First, I sorted the blocks so that I had piles of similar shape and size. Then I started working on the "Sentinel" or a block tower. I basically glued 6 blocks together in successive layers until I created a tower.

Then I took my exacto knife and cut into the blocks to create a weathered and aged look.

Next I cut a shaped piece of hard board and glued down a layer of cork. Then I glued on a piece of pink foam that I had carved to look like a layer of flagstones. I put the tower on top of the foam and then started to add various shapes and sizes of blocks to create an extension off of the tower so that it looked like other structures, at one time, were a part of a larger complex. Once those pieces dried I added pieces of slate and sand.

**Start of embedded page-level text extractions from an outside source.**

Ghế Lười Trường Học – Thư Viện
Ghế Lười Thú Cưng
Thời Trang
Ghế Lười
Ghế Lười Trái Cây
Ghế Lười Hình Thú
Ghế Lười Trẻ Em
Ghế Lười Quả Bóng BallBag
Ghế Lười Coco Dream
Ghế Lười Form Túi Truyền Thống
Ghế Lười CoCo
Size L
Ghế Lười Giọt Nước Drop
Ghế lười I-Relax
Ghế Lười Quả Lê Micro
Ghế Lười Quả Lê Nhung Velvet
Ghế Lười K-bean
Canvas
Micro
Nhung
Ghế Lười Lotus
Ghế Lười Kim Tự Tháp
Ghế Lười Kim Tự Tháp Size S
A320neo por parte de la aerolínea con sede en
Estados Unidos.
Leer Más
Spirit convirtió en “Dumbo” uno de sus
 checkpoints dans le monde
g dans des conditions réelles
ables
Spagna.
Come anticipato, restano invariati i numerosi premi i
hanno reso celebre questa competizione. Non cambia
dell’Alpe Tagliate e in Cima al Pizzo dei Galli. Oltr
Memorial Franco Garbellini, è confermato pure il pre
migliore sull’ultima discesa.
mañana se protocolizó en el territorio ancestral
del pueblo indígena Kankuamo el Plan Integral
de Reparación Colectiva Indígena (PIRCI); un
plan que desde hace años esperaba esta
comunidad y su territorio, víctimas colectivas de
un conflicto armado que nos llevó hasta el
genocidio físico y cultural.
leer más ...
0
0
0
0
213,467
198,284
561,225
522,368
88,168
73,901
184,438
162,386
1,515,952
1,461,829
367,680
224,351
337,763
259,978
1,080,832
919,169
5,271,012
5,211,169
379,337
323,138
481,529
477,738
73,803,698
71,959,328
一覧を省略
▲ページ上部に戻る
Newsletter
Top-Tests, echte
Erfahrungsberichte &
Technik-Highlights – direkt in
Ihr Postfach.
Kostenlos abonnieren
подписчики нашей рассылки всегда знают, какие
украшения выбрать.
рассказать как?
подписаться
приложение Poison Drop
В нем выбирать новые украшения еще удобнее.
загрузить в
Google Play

Next up I started to paint the pieces.

**** Note, I did take initial images of the "Gateway" but those images seemed to have disappeared into cyberspace. ****

After I had painted the stone blocks and sand I wanted to try adding in realistic looking vines. A few years ago I tested a method of using baling twine soaked in wood glue and then draped it over my structures but that proved to be both messy and time consuming to get the vines to lay correctly and look natural. This time I went to Michael's Arts and Craft store and bought twine for making beaded necklaces and bracelets. For only $1.99 I got more twine than I can possible use plus it has a waxy coating so that as I braided the pieces they held their shape. I used superglue to attach the twine to the blocks and it stuck without any issues.

Next it was time to add the plastic plants and flock to finish up the pieces.

Here are some close ups and some pics with a model for scale reference.